How old are the puppies? Our puppy play sessions were supervised by our trainer, with each owner also watching their own pup. When things got intense, we separated them for a quick breather (often just 30 seconds or so) then released them again. If things continued to escalate, game over/nap time. Puppies get tired _very_ fast (even if it doesn’t seem like it) and their impulse control goes down to zero.

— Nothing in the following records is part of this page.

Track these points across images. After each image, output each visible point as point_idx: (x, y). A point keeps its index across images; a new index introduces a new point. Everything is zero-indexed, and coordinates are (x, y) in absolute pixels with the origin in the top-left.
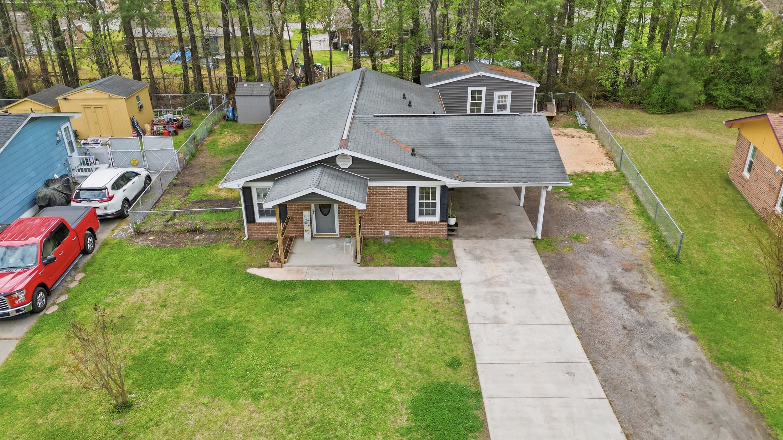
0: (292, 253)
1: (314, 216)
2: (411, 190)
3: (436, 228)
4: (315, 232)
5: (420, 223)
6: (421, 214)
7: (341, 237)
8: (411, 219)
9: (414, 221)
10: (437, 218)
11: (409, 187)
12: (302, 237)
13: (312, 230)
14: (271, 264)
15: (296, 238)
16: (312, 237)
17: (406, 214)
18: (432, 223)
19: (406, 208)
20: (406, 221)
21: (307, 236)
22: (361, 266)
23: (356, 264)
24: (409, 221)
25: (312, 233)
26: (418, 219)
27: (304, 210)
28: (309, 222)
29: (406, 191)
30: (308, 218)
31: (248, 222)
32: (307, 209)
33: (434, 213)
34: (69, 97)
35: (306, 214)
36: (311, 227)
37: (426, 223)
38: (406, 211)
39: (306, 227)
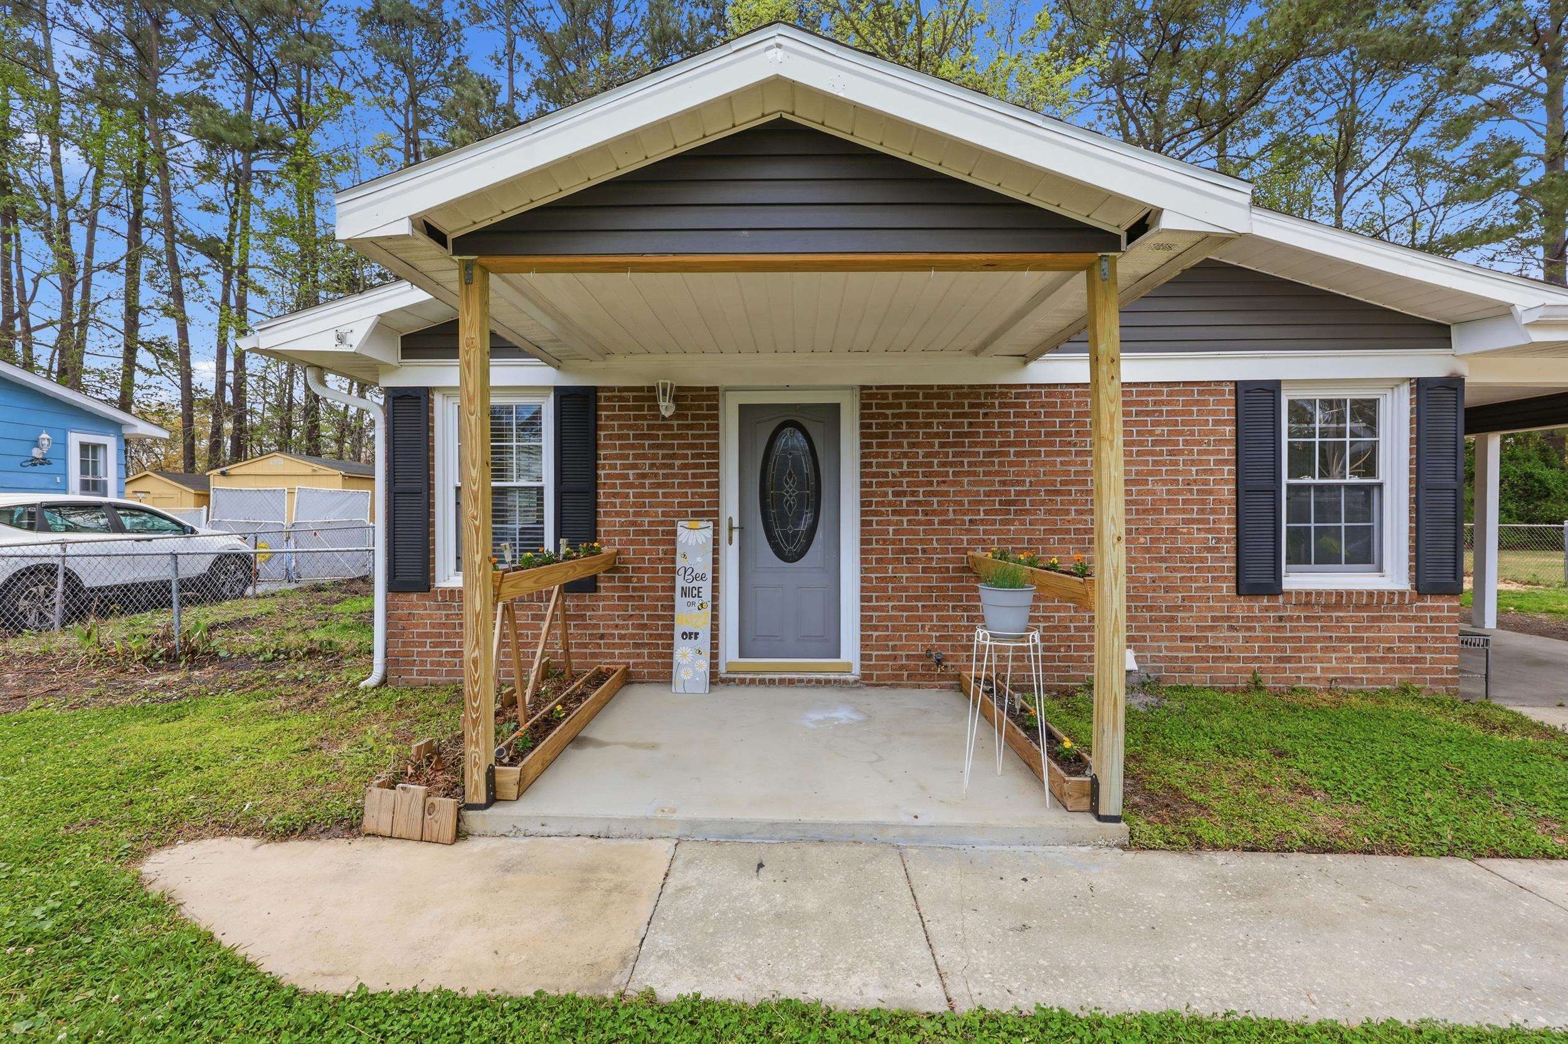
0: (577, 741)
1: (731, 555)
2: (1258, 403)
3: (1392, 630)
4: (730, 651)
5: (1307, 599)
6: (1295, 554)
7: (869, 680)
8: (1256, 577)
9: (1273, 589)
10: (1396, 575)
11: (1241, 388)
12: (663, 675)
13: (714, 637)
14: (376, 816)
15: (628, 679)
16: (715, 679)
17: (1228, 549)
18: (1373, 601)
19: (1227, 515)
20: (1227, 587)
21: (690, 663)
22: (1133, 844)
23: (1087, 822)
24: (1246, 587)
25: (714, 656)
26: (1294, 578)
27: (684, 516)
28: (706, 587)
29: (1227, 410)
30: (702, 563)
31: (395, 585)
32: (697, 516)
33: (1363, 553)
34: (232, 472)
35: (692, 538)
36: (715, 617)
37: (1338, 600)
38: (1228, 527)
39: (690, 615)
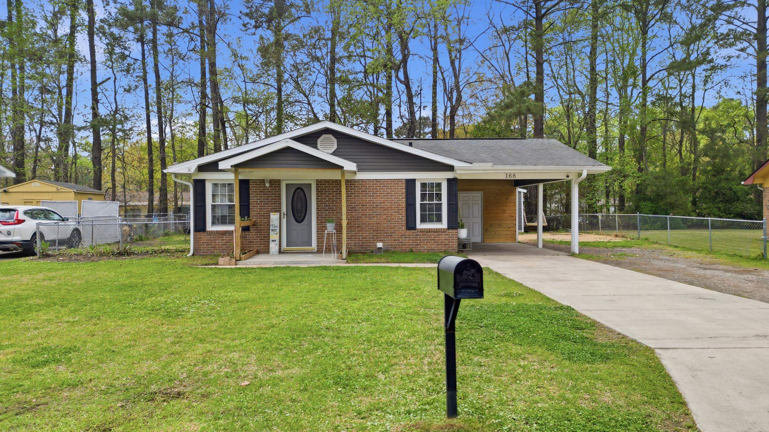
1: (284, 221)
2: (410, 183)
3: (443, 237)
4: (284, 245)
5: (422, 231)
6: (423, 220)
7: (319, 252)
8: (411, 225)
9: (414, 228)
10: (444, 225)
11: (406, 181)
12: (267, 251)
13: (280, 241)
15: (258, 252)
16: (280, 252)
17: (404, 218)
18: (437, 231)
19: (404, 210)
20: (404, 228)
21: (274, 247)
24: (408, 228)
25: (280, 246)
26: (420, 226)
27: (272, 211)
28: (278, 229)
29: (404, 186)
30: (277, 223)
31: (196, 230)
32: (276, 211)
33: (439, 220)
35: (274, 217)
36: (280, 234)
37: (429, 231)
38: (404, 214)
39: (274, 236)
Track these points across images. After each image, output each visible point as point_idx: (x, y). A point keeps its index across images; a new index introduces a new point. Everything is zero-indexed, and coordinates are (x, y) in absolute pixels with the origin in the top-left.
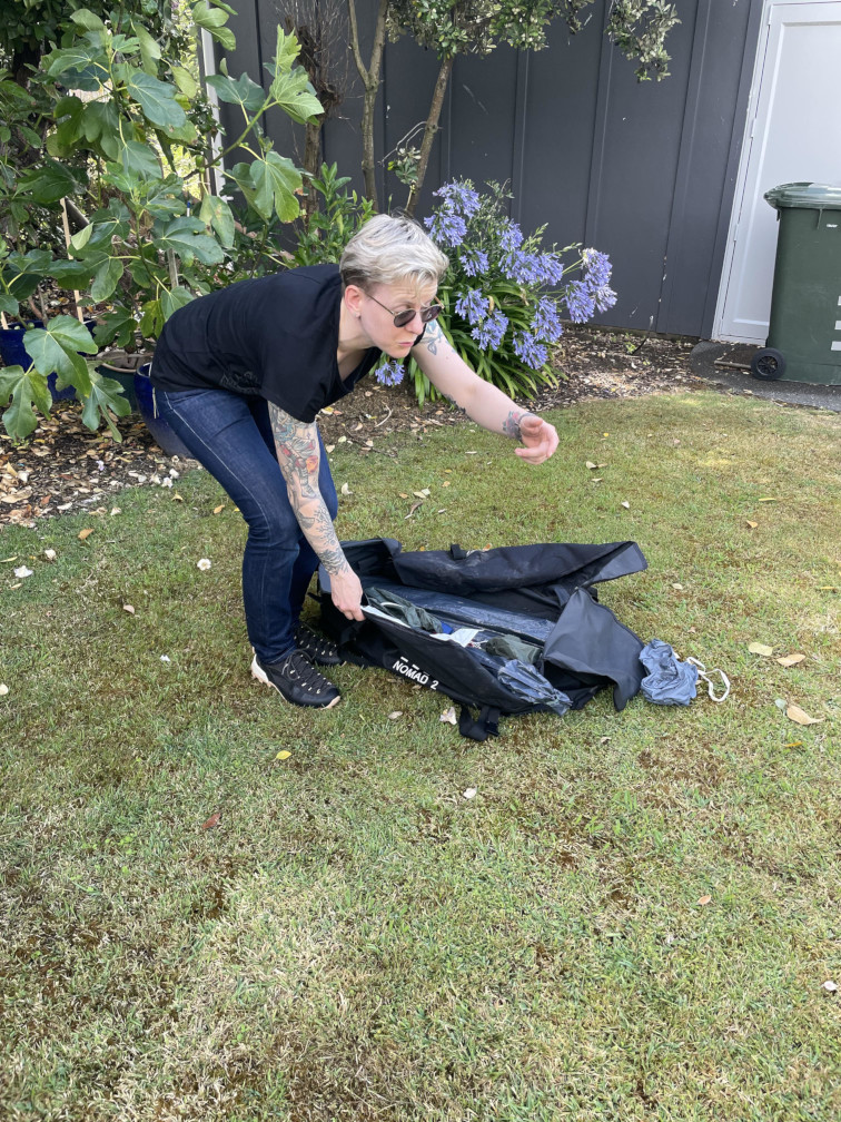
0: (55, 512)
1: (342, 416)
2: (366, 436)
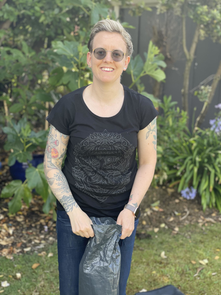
0: (22, 252)
1: (163, 212)
2: (175, 225)
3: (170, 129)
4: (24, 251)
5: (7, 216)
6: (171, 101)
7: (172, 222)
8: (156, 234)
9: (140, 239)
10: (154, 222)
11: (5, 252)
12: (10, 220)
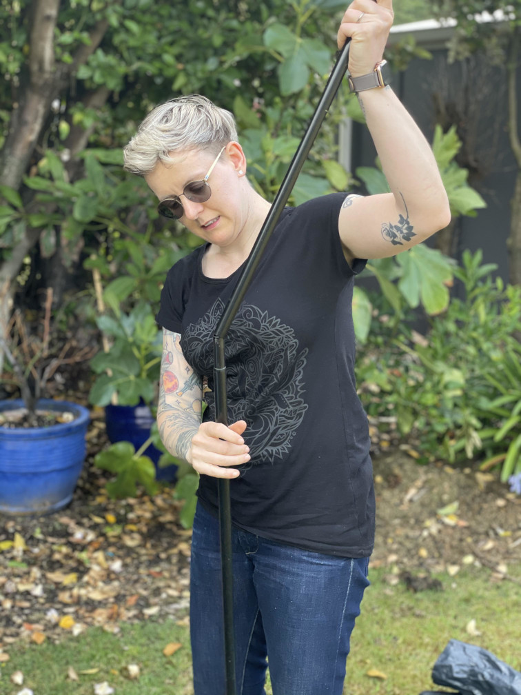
0: (141, 616)
1: (468, 528)
2: (499, 558)
3: (480, 330)
4: (143, 614)
5: (103, 535)
6: (482, 263)
7: (489, 551)
8: (453, 578)
9: (416, 591)
10: (447, 552)
11: (100, 616)
12: (110, 545)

For the first 6 months, I’d say they were only playing for about 20 minutes at a time. Eventually it was 30 minutes. Then 45. Now, at 20 months old, Peggy plays for an hour. Anything beyond that and it goes downhill.


----------



## johnboy (Feb 1, 2021)

PeggyTheParti said:


> How old are the puppies? Our puppy play sessions were supervised by our trainer, with each owner also watching their own pup. When things got intense, we separated them for a quick breather (often just 30 seconds or so) then released them again. If things continued to escalate, game over/nap time. Puppies get tired _very_ fast (even if it doesn’t seem like it) and their impulse control goes down to zero.
> 
> For the first 6 months, I’d say they were only playing for about 20 minutes at a time. Eventually it was 30 minutes. Then 45. Now, at 20 months old, Peggy plays for an hour. Anything beyond that and it goes downhill.


Yes we were allowing them to play to long, 1 to 2 hours. I'm glad I asked.


----------